Dec. 29, 2005 update: The Spanish government withdrew 250 troops stationed in Melilla and Ceuta on Dec. 14 after increasing cooperation with Moroccan forces to prevent further assaults of the Spanish frontier. Nonetheless, seven Africans succeeded in jumping the razor-wire fence into Melilla today. They were then detained, police said. A Spanish Ministry of the Interior spokesman in Melilla, Jesus Gomez, indicated that only a scattering of migrants are these days trying to scale the fences.
Meanwhile, Italy is feeling the effect of heightened security at Melilla and Ceuta. Its interior minister, Giuseppe Pisanu, said that the last two months have seen the sea-borne percentage of migrants coming from Morocco attempting to reach southern Italy jump from 2.4 percent during the period in 2004 to 32 percent in 2005.
June 21, 2006 update: Elie Goldschmidt of L'Ecole des Hautes Etudes en Sciences Sociales in Paris has an informative, if tendentious, article in the Middle East Report, "Storming the Fences: Morocco and Europe's Anti-Migration Policy."
July 6, 2006 update: "There are thousands of illegal [sub-Saharan Africans] migrants scattered across Morocco," said Khalid Zerouali, Morocco's top migration official at its interior ministry. "It is hard to have a precise figure as the migration is dynamic and fluctuating, but the pressure of illegal migrants is still here with us." The illegals are, in the description of a Reuters journalist, "lurking in its woods and city slums in hopes of entering Europe via a Spanish enclave."
Zerouali indicated that the Moroccan government has deployed 11,000 troops to shut its sea and land borders over the past two years, and the result has been a staunching of illegal migrants by 65 percent. In the past 15 months, it has prevented more than 5,000 attempts by illegal migrants to reach Spain. The police also dismantled 484 illegal migrant smuggling networks in 2005 and 160 networks in the first three months of this year. Moroccan authorities flew home more than 2,000 migrants from Senegal, Nigeria, Mali and elsewhere in the past 11 months.

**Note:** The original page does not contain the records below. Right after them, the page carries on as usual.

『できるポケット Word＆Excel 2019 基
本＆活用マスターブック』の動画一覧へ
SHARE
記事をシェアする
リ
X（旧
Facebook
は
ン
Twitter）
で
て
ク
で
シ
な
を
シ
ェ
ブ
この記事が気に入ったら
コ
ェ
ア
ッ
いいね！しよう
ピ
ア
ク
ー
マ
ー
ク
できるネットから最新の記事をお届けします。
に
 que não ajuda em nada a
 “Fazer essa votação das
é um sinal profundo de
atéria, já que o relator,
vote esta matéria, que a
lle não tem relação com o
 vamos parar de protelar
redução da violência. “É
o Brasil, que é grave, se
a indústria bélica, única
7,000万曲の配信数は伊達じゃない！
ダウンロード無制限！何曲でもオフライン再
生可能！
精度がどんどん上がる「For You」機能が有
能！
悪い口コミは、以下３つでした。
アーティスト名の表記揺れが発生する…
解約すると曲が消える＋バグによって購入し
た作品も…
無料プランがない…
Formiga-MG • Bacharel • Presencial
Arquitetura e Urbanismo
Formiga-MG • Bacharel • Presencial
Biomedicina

Still, the tragedy unfolds. This past week alone, at least three Africans died when 70 Africans stormed Melilla, while Moroccan authorities found the bodies of 30 sub-Saharan migrants washed up on the Atlantic shore after the sinking of their small boat heading to Spain.
Feb. 6, 2014 update: At least seven migrants drowned today as around 200 would-be illegal immigrants swam from a beach in Morocco to Ceuta, braving the strong currents of the Strait of Gibraltar. Moroccan coastguard vessels picked up 150 of the migrants and the remainder, other than those who drowned, returned to Morocco. They make up a small percentage of the estimated 30,000 illegal immigrants in Morocco awaiting their chance to get to Europe.

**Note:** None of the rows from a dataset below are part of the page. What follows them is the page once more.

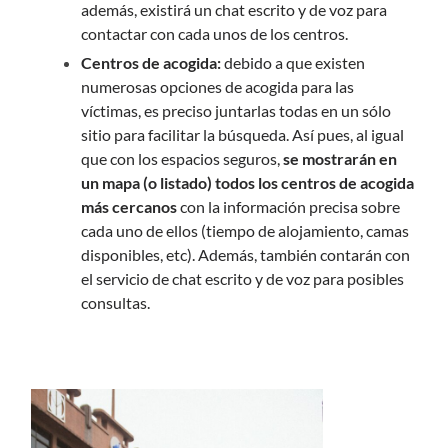
además, existirá un chat escrito y de voz para
contactar con cada unos de los centros.
Centros de acogida:
debido a que existen
numerosas opciones de acogida para las
víctimas, es preciso juntarlas todas en un sólo
sitio para facilitar la búsqueda. Así pues, al igual
que con los espacios seguros,
se mostrarán en
un mapa (o listado) todos los centros de acogida
más cercanos
con la información precisa sobre
cada uno de ellos (tiempo de alojamiento, camas
disponibles, etc). Además, también contarán con
el servicio de chat escrito y de voz para posibles
consultas.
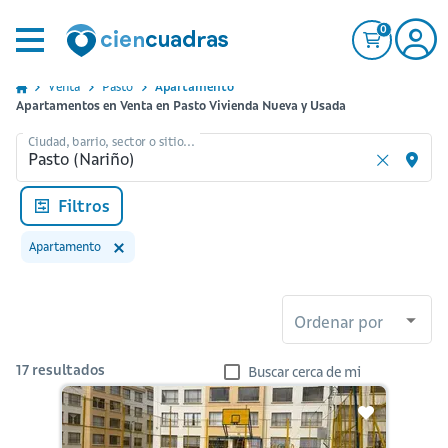
0
Venta
Pasto
Apartamento
Apartamentos en Venta en Pasto Vivienda Nueva y Usada
Ciudad, barrio, sector o sitio...
Filtros
Apartamento
Ordenar por
17
resultados
Buscar cerca de mi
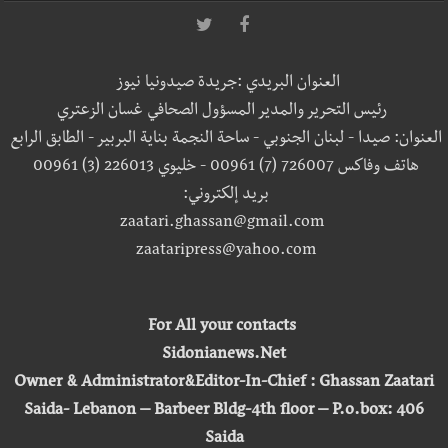
العنوان البريدي :جريدة صيدونيا نيوز
رئيس التحرير والمدير المسؤول الصحافي غسان الزعتري
العنوان: صيدا - لبنان الجنوبي - ساحة النجمة بناية البربير - الطابق الرابع
هاتف وفاكس 726007 (7) 00961 - خليوي 226013 (3) 00961
بريد إلكتروني:
zaatari.ghassan@gmail.com
zaataripress@yahoo.com
For All your contacts
Sidonianews.Net
Owner & Administrator&Editor-In-Chief : Ghassan Zaatari
Saida- Lebanon – Barbeer Bldg-4th floor – P.o.box: 406
Saida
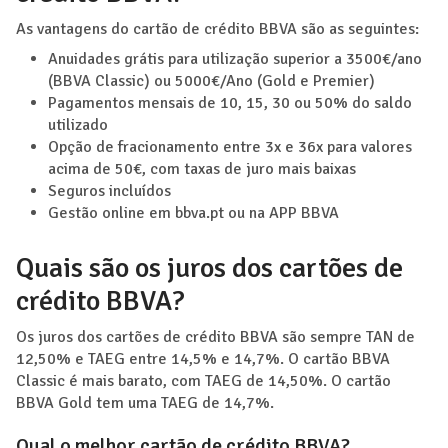
As vantagens do cartão de crédito BBVA são as seguintes:
Anuidades grátis para utilização superior a 3500€/ano
(BBVA Classic) ou 5000€/Ano (Gold e Premier)
Pagamentos mensais de 10, 15, 30 ou 50% do saldo
utilizado
Opção de fracionamento entre 3x e 36x para valores
acima de 50€, com taxas de juro mais baixas
Seguros incluídos
Gestão online em bbva.pt ou na APP BBVA
Quais são os juros dos cartões de
crédito BBVA?
Os juros dos cartões de crédito BBVA são sempre TAN de
12,50% e TAEG entre 14,5% e 14,7%. O cartão BBVA
Classic é mais barato, com TAEG de 14,50%. O cartão
BBVA Gold tem uma TAEG de 14,7%.
Qual o melhor cartão de crédito BBVA?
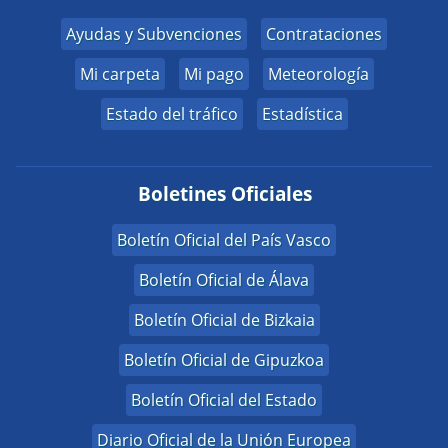
Ayudas y Subvenciones
Contrataciones
Mi carpeta
Mi pago
Meteorología
Estado del tráfico
Estadística
Boletines Oficiales
Boletín Oficial del País Vasco
Boletín Oficial de Álava
Boletín Oficial de Bizkaia
Boletín Oficial de Gipuzkoa
Boletín Oficial del Estado
Diario Oficial de la Unión Europea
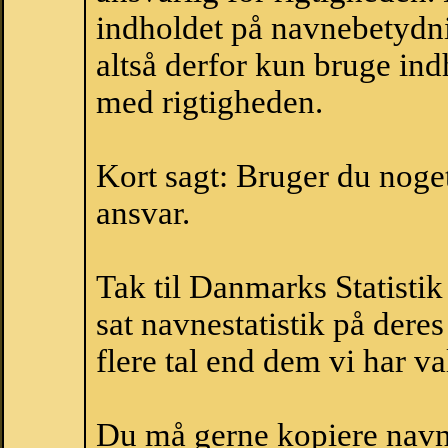
indholdet på navnebetydni
altså derfor kun bruge indh
med rigtigheden.
Kort sagt: Bruger du noget 
ansvar.
Tak til Danmarks Statistik
sat navnestatistik på der
flere tal end dem vi har val
Du må gerne kopiere navne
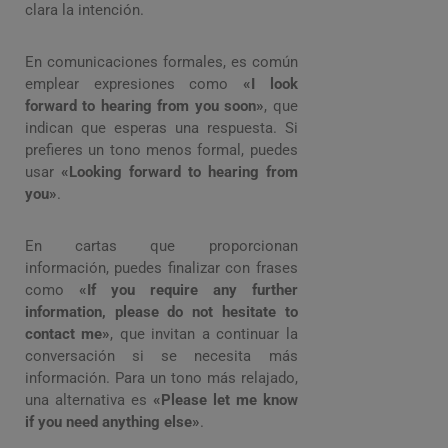
clara la intención.
En comunicaciones formales, es común
emplear expresiones como
«I look
forward to hearing from you soon»
, que
indican que esperas una respuesta. Si
prefieres un tono menos formal, puedes
usar
«Looking forward to hearing from
you»
.
En cartas que proporcionan
información, puedes finalizar con frases
como
«If you require any further
information, please do not hesitate to
contact me»
, que invitan a continuar la
conversación si se necesita más
información. Para un tono más relajado,
una alternativa es
«Please let me know
if you need anything else»
.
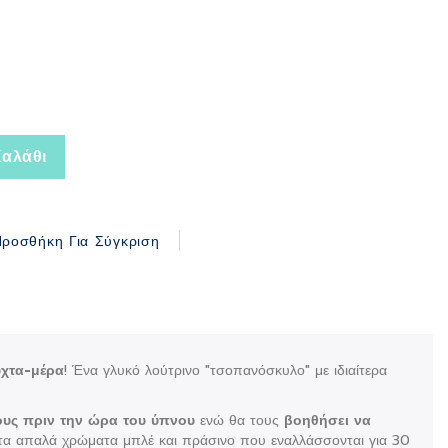
αλάθι
ροσθήκη Για Σύγκριση
ύχτα-μέρα
! Ένα γλυκό λούτρινο "τσοπανόσκυλο" με ιδιαίτερα
λους πριν την ώρα του ύπνου
ενώ θα τους
βοηθήσει να
τα απαλά χρώματα μπλέ και πράσινο που εναλλάσσονται για 30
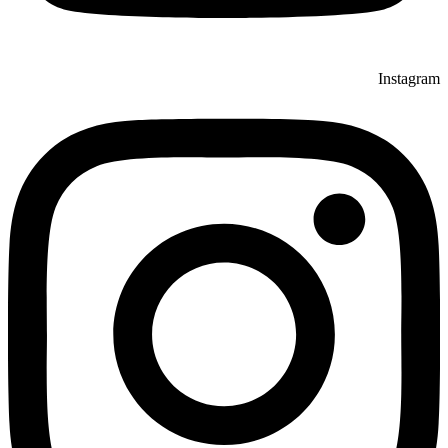
Instagram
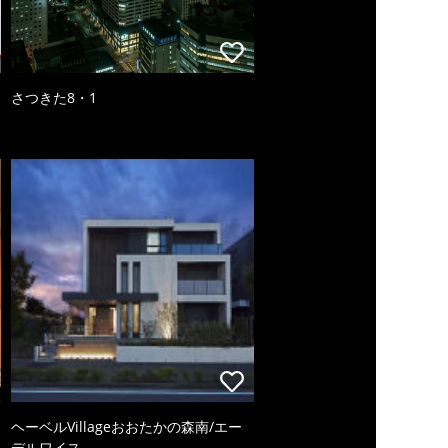
さつきた8・1
ヘーベルVillageおおたかの森南/エー
デルワイス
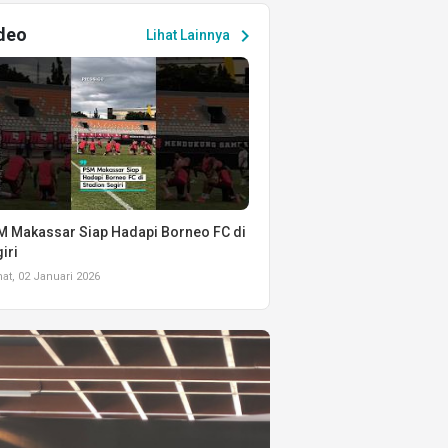
deo
chevron_right
Lihat Lainnya
 Makassar Siap Hadapi Borneo FC di
iri
t, 02 Januari 2026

Mar. 30, 2014 update: In "A Borderline Where Women Bear the Weight" by Suzanne Daley, we learn of another bizarre and cruel aspect of the Spanish-Morocco boundary in Africa, which this article calls perhaps the most "abrupt economic fault line in the world [where] just a few rows of chain link and barbed wire separate the wealth of Europe from the despair of Africa." For obscure bureaucratic reasons, so long as goods are carried manually from Melilla to Morocco, no import taxes are imposed, leading to a €300 million annual trade of used clothing, toilet paper, small electronics, and the like across a quarter-mile stretch. Even more oddly, it tends to be "mule ladies" who labor under enormous loads – except when they are brushed aside by young men – to earn the €3 to €10 per trip.
By 10 a.m. one recent day, Zahra Kechache, 65, who has carried packages for more than a decade, was having an asthma attack. Nora el-Koukhou, 39, who has five children and a husband in jail, was crying after being crushed between bales in the corridor leading to the border turnstiles. One woman was lying in a ditch wailing, blood trickling from her head. "The men make this impossible," said Mrs. Rmamda, who has four children and a blind husband to feed. "This job is so dangerous now. I'm afraid I will break an arm or a leg in there."